▶ _Apply what you read_:
[a] Reproduce the passage on the Murray Dairy region from "The combination of" to "presented to them.", changing "farming" to "agricultural".
[b] According to the passage on the Murray Dairy region, what is a key characteristic of that region?

▶ _Excerpt provided_:
_____

The combination of resources available in the region allows for a range of different farming systems to be employed.
There is a choice in location from higher rainfall areas in the northeast to the more intense irrigation area in the central region to the broader acre options in southern NSW.
A key characteristic of the Murray Dairy region is the diverse range of profitable dairy production systems that exist.
This diversity has evolved over time as individual farming businesses have responded to the opportunities and challenges that have been presented to them.
Some of the drivers of change include:
- Different milk price signals as the industry has moved from a regulated domestic dominated market to a unregulated export dominated market;
- Continued uptake of new technologies including;
- milk harvesting and rotary dairies;
- pasture and fodder species;
- irrigation infrastructure and automation; and
- animal genetics.
- Increasing use of bought in feeds to complement the home grown feed base; and
The introduction of the ability to trade water entitlements both temporarily and permanently.

_____

▶ _Given records_:

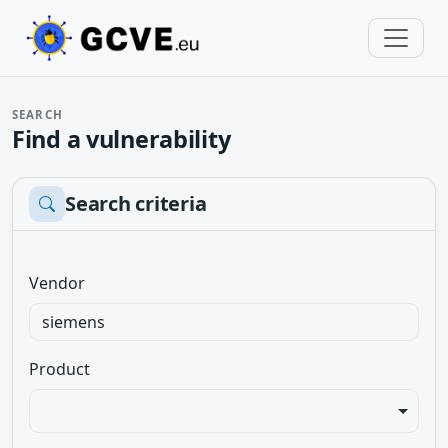
SEARCH
Find a vulnerability
Search criteria
Vendor
Product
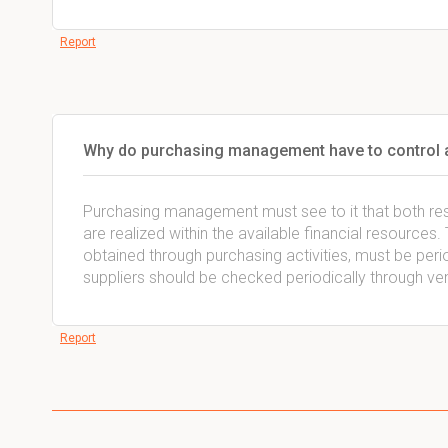
Report
Why do purchasing management have to control 
Purchasing management must see to it that both resu
are realized within the available financial resources
obtained through purchasing activities, must be per
suppliers should be checked periodically through v
Report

_____

▶ _Solutions to the problems_:
[a]
The combination of resources available in the region allows for a range of different agricultural systems to be employed.
There is a choice in location from higher rainfall areas in the northeast to the more intense irrigation area in the central region to the broader acre options in southern NSW.
A key characteristic of the Murray Dairy region is the diverse range of profitable dairy production systems that exist.
This diversity has evolved over time as individual agricultural businesses have responded to the opportunities and challenges that have been presented to them.

[b] A key characteristic of the Murray Dairy region is the diverse range of profitable dairy production systems that exist.